#### TASK INSTRUCTIONS:
Can you rewrite the part of the entries that opens with the very first line and closes with the line containing "Das ist nicht", swapping "Administrator" for "Moderator" and leaving everything else unchanged?

[Extracted entries]
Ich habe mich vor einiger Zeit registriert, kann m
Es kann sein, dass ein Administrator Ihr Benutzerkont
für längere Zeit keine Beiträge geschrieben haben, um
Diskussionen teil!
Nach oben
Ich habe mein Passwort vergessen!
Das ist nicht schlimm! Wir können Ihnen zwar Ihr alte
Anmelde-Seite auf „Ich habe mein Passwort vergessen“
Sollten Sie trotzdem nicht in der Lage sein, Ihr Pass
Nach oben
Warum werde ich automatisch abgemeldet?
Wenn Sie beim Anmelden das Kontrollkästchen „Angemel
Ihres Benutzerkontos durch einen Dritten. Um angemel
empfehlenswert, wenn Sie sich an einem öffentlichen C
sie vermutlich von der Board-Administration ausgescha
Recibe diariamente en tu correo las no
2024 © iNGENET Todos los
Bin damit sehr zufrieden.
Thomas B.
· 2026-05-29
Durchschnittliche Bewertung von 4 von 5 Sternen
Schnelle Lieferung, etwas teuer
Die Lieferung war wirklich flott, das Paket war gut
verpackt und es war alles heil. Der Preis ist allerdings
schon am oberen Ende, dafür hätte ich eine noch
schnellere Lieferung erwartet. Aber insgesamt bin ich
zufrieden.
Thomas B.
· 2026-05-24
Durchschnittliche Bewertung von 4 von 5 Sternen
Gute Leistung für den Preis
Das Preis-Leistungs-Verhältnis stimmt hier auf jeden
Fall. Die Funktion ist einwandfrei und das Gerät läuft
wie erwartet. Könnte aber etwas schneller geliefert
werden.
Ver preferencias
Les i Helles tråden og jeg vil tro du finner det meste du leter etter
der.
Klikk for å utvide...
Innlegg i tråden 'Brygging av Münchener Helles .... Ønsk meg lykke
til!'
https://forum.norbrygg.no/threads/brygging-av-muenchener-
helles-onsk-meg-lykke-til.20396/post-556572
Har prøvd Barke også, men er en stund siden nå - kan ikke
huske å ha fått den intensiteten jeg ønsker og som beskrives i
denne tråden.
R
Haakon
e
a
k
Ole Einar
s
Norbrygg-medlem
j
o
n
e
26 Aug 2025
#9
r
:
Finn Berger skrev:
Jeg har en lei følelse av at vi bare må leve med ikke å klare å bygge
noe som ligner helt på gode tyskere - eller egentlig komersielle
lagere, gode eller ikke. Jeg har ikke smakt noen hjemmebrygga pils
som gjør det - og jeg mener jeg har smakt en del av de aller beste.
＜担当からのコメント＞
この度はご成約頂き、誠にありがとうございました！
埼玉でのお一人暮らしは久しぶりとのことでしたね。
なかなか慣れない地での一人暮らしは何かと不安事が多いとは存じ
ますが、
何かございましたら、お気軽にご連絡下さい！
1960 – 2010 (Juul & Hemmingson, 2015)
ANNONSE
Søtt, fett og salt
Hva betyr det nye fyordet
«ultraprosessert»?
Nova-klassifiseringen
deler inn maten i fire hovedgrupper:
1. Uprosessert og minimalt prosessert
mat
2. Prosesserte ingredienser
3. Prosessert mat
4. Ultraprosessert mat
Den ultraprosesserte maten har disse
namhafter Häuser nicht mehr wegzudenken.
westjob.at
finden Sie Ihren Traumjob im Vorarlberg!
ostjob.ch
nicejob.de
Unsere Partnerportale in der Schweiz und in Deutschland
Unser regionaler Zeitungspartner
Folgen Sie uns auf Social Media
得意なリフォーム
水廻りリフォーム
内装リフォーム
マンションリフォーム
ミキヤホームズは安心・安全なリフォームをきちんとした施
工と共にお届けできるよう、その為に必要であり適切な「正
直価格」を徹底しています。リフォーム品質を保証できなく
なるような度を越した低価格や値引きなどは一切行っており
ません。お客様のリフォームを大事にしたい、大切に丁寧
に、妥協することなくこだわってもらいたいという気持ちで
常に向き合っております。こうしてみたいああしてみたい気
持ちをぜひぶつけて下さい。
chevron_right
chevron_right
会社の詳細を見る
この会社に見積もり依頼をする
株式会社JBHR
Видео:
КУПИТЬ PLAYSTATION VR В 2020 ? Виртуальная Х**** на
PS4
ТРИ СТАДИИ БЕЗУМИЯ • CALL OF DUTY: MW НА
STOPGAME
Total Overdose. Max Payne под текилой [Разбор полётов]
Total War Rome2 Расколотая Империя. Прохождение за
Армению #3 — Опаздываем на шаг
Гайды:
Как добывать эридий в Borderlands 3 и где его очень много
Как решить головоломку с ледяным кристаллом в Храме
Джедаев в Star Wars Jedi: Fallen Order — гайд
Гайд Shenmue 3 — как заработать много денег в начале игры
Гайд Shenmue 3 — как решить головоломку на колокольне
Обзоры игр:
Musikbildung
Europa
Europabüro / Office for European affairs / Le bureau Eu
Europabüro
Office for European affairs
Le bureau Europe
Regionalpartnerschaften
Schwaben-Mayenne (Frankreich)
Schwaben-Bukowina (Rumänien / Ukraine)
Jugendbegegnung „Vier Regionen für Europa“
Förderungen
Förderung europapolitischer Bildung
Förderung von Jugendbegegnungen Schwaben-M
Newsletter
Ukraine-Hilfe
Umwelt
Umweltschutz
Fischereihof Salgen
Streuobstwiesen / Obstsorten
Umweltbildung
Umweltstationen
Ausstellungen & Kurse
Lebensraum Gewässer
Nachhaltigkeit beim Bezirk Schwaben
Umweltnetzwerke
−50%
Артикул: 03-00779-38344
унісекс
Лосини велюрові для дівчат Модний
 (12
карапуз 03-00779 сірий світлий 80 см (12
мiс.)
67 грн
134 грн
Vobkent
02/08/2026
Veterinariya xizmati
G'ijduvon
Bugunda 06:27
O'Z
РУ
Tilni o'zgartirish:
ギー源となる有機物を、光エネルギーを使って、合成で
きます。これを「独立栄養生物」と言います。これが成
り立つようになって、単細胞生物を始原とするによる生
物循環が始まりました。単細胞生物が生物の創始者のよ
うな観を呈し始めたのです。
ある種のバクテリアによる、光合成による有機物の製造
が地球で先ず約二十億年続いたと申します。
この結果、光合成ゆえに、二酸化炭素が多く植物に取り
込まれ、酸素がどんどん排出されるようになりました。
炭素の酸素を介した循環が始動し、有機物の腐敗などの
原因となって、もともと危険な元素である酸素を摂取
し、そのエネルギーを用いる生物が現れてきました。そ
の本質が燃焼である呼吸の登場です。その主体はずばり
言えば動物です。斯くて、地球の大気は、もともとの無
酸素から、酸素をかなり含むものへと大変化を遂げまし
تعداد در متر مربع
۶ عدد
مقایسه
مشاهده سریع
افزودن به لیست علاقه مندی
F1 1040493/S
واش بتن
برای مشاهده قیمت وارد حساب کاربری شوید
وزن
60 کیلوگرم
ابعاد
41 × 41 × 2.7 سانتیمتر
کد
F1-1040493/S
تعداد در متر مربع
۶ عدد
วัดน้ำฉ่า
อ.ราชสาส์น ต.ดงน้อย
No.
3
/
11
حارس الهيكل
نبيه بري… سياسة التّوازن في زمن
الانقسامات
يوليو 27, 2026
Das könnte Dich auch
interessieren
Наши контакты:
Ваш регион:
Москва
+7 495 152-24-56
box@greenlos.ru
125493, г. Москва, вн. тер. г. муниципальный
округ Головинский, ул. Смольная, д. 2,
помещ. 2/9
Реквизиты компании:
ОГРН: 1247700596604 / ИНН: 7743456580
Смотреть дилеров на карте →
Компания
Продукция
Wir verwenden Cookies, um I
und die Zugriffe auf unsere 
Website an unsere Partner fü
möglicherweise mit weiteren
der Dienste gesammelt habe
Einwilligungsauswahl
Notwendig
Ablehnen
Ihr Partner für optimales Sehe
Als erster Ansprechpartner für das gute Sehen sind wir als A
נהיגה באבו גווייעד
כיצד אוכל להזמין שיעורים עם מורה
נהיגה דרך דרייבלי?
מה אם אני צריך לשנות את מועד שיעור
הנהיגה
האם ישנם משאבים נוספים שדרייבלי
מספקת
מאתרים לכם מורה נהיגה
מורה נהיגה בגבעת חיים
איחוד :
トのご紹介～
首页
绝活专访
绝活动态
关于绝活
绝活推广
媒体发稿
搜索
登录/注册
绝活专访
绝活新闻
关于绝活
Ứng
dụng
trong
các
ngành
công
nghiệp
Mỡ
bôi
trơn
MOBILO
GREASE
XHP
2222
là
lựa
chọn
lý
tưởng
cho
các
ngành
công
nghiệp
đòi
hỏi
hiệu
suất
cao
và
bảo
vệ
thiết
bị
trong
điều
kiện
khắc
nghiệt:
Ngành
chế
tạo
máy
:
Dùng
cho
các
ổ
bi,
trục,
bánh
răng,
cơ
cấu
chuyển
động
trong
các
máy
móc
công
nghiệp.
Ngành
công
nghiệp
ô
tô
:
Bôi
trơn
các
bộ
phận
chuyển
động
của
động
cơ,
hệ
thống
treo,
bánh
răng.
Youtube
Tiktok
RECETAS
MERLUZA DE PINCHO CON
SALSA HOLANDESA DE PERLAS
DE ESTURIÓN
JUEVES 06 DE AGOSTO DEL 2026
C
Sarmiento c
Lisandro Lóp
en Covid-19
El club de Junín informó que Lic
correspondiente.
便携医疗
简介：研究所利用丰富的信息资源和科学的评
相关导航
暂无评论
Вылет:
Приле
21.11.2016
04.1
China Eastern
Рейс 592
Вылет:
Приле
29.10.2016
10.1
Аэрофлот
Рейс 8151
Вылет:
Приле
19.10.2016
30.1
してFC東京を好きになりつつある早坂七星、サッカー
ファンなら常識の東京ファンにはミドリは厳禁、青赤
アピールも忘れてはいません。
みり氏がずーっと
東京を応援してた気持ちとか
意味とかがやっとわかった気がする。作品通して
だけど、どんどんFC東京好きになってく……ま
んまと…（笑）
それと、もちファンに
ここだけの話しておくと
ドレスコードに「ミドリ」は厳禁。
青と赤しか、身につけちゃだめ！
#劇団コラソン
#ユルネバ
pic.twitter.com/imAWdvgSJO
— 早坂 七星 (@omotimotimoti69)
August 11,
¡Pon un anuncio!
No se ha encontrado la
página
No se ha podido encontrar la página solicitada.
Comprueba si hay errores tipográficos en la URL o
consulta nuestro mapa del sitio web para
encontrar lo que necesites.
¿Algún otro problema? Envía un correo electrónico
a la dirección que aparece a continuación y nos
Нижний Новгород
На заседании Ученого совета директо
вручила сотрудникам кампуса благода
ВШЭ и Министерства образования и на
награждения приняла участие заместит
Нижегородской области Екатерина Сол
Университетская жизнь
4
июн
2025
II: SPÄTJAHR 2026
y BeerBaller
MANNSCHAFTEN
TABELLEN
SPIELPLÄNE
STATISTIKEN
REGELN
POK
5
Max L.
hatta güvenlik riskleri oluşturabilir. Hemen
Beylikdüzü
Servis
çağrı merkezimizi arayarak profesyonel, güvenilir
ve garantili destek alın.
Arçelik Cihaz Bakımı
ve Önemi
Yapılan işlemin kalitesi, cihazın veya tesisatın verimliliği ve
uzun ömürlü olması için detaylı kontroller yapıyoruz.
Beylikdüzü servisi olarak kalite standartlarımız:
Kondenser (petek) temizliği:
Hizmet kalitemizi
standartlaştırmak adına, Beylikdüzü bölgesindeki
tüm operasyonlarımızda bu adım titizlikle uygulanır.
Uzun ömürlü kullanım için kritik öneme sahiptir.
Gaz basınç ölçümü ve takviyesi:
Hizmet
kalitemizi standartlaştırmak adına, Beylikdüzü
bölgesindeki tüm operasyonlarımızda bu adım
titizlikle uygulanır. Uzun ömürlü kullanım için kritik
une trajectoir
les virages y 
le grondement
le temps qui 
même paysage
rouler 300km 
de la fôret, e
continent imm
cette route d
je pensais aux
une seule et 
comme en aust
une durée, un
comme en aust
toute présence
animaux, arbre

#### SOLUTION:
Ich habe mich vor einiger Zeit registriert, kann m
Es kann sein, dass ein Moderator Ihr Benutzerkont
für längere Zeit keine Beiträge geschrieben haben, um
Diskussionen teil!
Nach oben
Ich habe mein Passwort vergessen!
Das ist nicht schlimm! Wir können Ihnen zwar Ihr alte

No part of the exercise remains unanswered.